One of my favorite things about our little enterprise that we’re trying to build here at the Autopian, other than our lax oversight of pants-compliant dress codes while in our work-restraints, is that thanks to our partner Beau Boeckmann, we have access to a truly wonderful collection of cars. We’ve only barely scratched the surface of the collection, and so when Friend of Autopian and noted pointer-outer of car things Doug DeMuro needed something special and hard to find in America, we were able to hook a brother up. That something was Aston Martin’s legendary compliance car, the Aston Martin Cygnet.
You can see Doug’s take on this remarkable concentrated dollop of luxury here:
While I generally agree with Doug’s assessment, I’d like to emphasize that I have a lot of un-ironic fondness for this thing. I’ve actually always thought the Toyota/Scion iQ is a real design and packaging triumph, in its way. Sure, that back seat is tiny, but it exists, and for two parents and a little kid, the iQ/Cygnet is capable of doing things almost nothing else can for its size. Well, I mean with at least a little sprinkle of safety, as opposed to something like an original, rear-engined Fiat 500.
Sure, ideally, Aston would have been able to improve on the uninspiring engine and the annoying CVT, but that’s not what they needed the car for. Maybe if it had been designed ground-up as an Aston, they could have found a better performance/economy/eco compromise, but despite what it says on Aston’s own site for the Cygnet
…it wasn’t, and was designed by Toyota for Toyota customer needs and expectations. And you can’t fault it for that.
But what Aston did with the rest of the car, the quality of materials, the care they put into making that interior a really concentrated injection of quality materials and a visual, tactile, and olfactory treat, that’s something that other luxury carmakers should have picked up and ran with. The concept of a tiny luxury city car still seems like one that merits exploration, especially for dense city markets like many in Europe and Asia and New York and San Francisco in America.
Plus, the special Q version that Beau has is really something special, too. Aston’s Q division will do all manner of custom things to your car, and this purple Cygnet got these lovely photo-negative-looking floral images on panels in the roof and doors, and it really gives the interior of the car a feeling like you’re inside something more about art than practicality, which is a great way to remind yourself you’re wealthy AF even if you’re in a tiny car.
The thing about luxury in a small space is that it potentially allows you to do even more than normal, try more things, be more experimental, because less materials are needed and you have more points to focus attention on in a space that really cocoons the passengers.
Doug also mentions the nice and bonkers 2018 one-off Cygnet with an Aston Martin V8 engine.

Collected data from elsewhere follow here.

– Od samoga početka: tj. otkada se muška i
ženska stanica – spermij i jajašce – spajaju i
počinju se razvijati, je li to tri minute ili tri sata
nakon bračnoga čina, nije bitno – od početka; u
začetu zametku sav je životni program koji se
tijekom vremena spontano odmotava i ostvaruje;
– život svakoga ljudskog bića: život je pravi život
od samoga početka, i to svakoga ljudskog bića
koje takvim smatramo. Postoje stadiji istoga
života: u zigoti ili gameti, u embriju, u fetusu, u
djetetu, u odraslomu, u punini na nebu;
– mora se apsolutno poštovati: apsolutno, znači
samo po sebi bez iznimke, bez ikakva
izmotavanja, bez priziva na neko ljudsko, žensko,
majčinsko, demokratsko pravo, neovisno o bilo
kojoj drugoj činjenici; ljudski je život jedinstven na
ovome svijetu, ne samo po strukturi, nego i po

I’d like to note that I remember hearing about this crazy idea way back in 2012, and even doing some ridiculous speculative sketches:
So, Doug, glad you enjoyed the Cygnet! And thanks for the shout-out! We’re going to have to charge you for using pump gas to fill it up before you returned it, though. I thought we made it clear that the Cygnet only gets small-batch, hand-filtered organic gasoline with specially curated octane molecules.